WORKING DATA
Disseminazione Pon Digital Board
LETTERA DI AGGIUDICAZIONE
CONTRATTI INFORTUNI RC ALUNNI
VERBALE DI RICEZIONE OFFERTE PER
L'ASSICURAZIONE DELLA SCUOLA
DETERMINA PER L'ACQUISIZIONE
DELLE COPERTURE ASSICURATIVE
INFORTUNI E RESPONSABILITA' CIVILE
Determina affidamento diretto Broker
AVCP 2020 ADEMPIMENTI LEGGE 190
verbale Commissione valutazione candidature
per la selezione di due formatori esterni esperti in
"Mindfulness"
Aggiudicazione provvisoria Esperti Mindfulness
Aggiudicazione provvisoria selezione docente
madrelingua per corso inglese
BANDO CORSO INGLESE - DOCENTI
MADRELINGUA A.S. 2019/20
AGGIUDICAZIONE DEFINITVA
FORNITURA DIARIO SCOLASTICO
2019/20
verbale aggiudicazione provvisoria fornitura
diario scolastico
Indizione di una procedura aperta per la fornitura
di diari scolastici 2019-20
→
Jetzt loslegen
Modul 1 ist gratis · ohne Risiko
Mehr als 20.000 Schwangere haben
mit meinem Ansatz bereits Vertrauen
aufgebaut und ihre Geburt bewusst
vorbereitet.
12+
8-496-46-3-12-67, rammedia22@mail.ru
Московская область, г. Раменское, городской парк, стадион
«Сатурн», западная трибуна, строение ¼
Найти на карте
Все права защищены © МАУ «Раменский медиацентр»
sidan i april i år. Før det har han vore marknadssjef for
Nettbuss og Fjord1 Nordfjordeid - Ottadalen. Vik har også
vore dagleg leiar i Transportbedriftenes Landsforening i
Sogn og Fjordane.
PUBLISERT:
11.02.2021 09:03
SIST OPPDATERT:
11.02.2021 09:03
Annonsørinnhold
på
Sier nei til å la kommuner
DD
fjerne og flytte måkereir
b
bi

WHAT THIS TASK INVOLVES
Print, without any change, the line containing "Annonsørinnhold" and each line after it to the end of the material.

PROBLEM SOLUTION
Annonsørinnhold
på
Sier nei til å la kommuner
DD
fjerne og flytte måkereir
b
bi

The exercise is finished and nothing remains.